As a senior tutor, Mr Barnett was certainly taking home less than the average annual wage of $10,062, but he was still earning enough – his ex-wife’s occupation is listed on the title documents as “married woman” – to get a $26,000 loan from the R&I Bank. The Reserve Bank’s inflation calculator, which adjusts prices in line with the consumer price index to allow comparisons over time, reveals that the Premier’s first home, including stamp duty, cost $176,099 in 2011 dollars.

This compares to the $391,000 the house’s current occupants paid for it in 2005 – it appears to have been recently renovated – and the $631,000 median house price for Lathlain as a whole. The calculation is a stark illustration of the rampant house price inflation in the Perth market that is at the root of the city’s affordability problem.

Put the 1976 average wage of $10,062 through the same calculation and you find it is worth $53,478 in 2010 dollars. The Australian Bureau of Statistics puts today’s average annual wage at $66,170, showing that wages have grown quicker than inflation, so the average worker has more spending power today than they had 35 years ago.
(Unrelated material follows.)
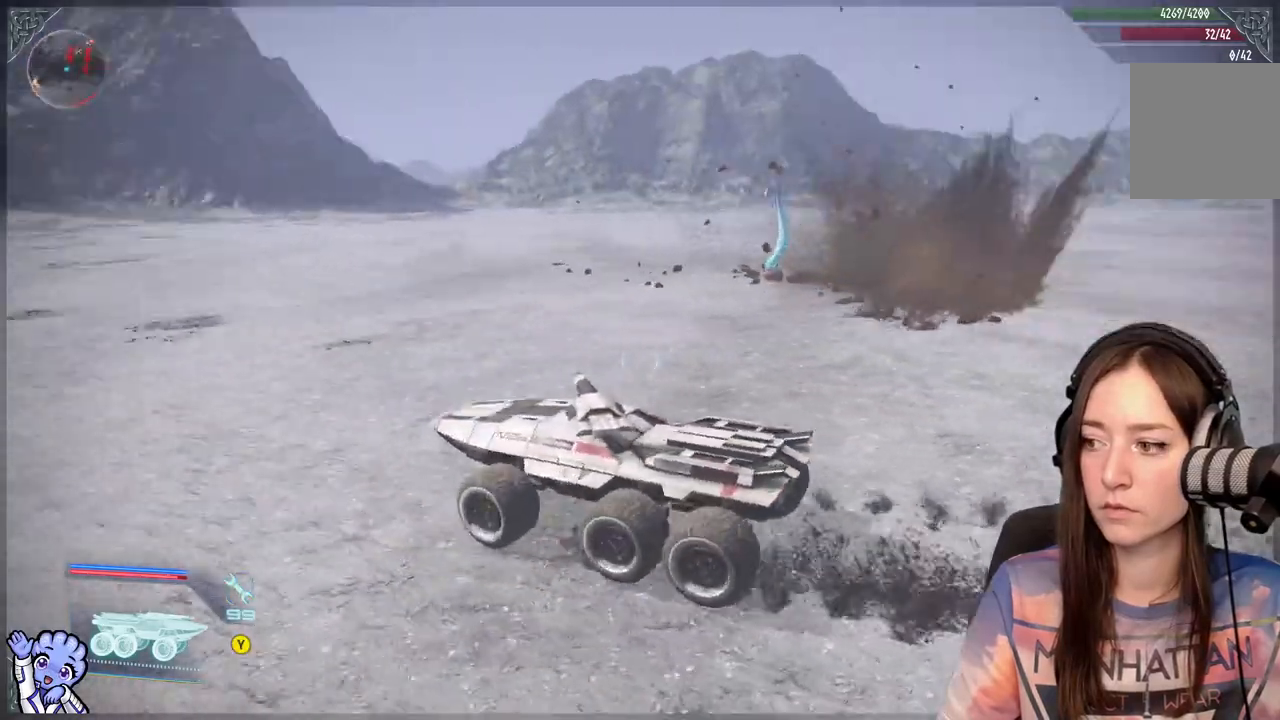
Gameplay with a controller (Xbox layout); each line is a JSON object with the inputs held at the frame after it. "events" lists button and stick changes between this image and that frame as [ms after this image, input, new state], when the widget could be followed in between.
{"buttons": [], "left_stick": "up-left", "right_stick": "center", "events": [[50, "right_stick", "center"]]}
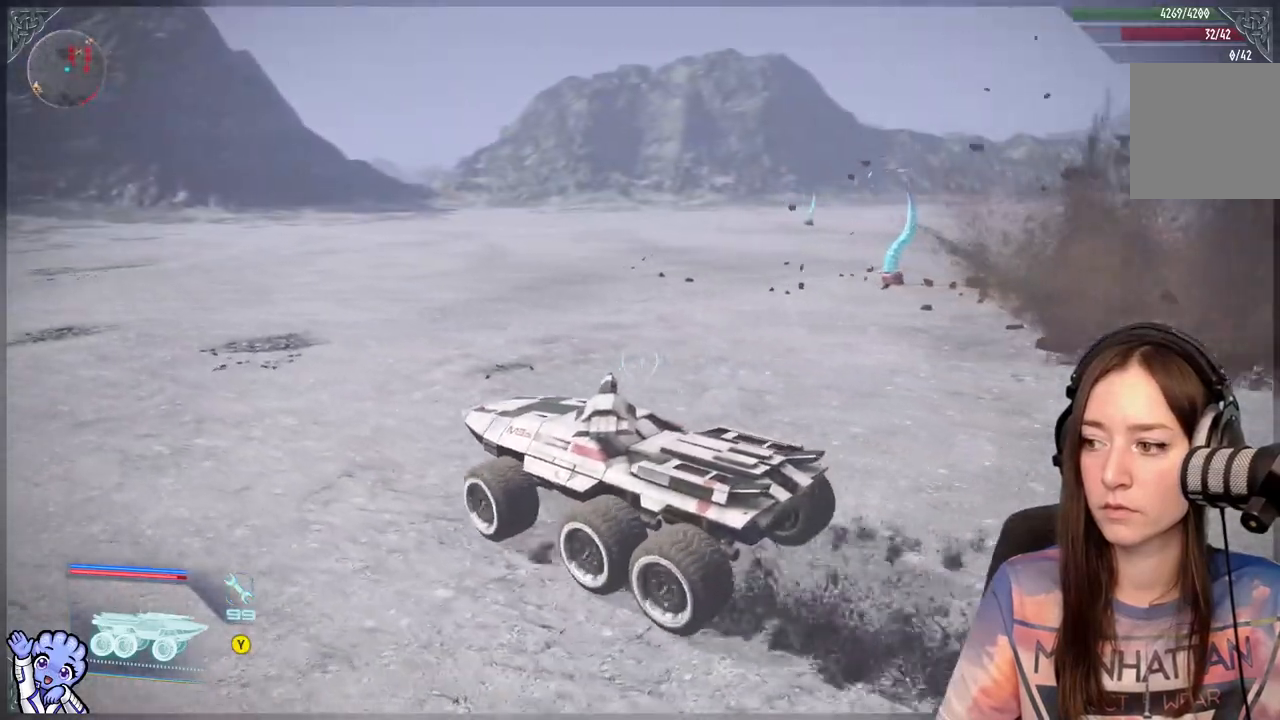
{"buttons": [], "left_stick": "up-left", "right_stick": "left", "events": [[400, "right_stick", "left"]]}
But the price of housing has grown vastly more quickly and West Australians now spend a greater chunk of their income on housing than ever before. Mr Barnett, who paid $440,000 for his current home in Wilson Street, Claremont in 1997, would be acutely aware of that. The median house price in Claremont now is $1.25 million.

It seems to me that Western Australian is now at the forefront of the housing market slide, which is being led by the dynamics of debt saturation and boomer demographics. The government’s response suggests one of only two conclusions. The WA government is living in a lah lah land of delusion and ignorance. Or, it understands what is happening is embarking on a perverse reversal of RBA “open-mouth operations” in which it is trying to bully first home buyers into saving over-leveraged speculators.

Perhaps preparing the economy for the bust might be more useful.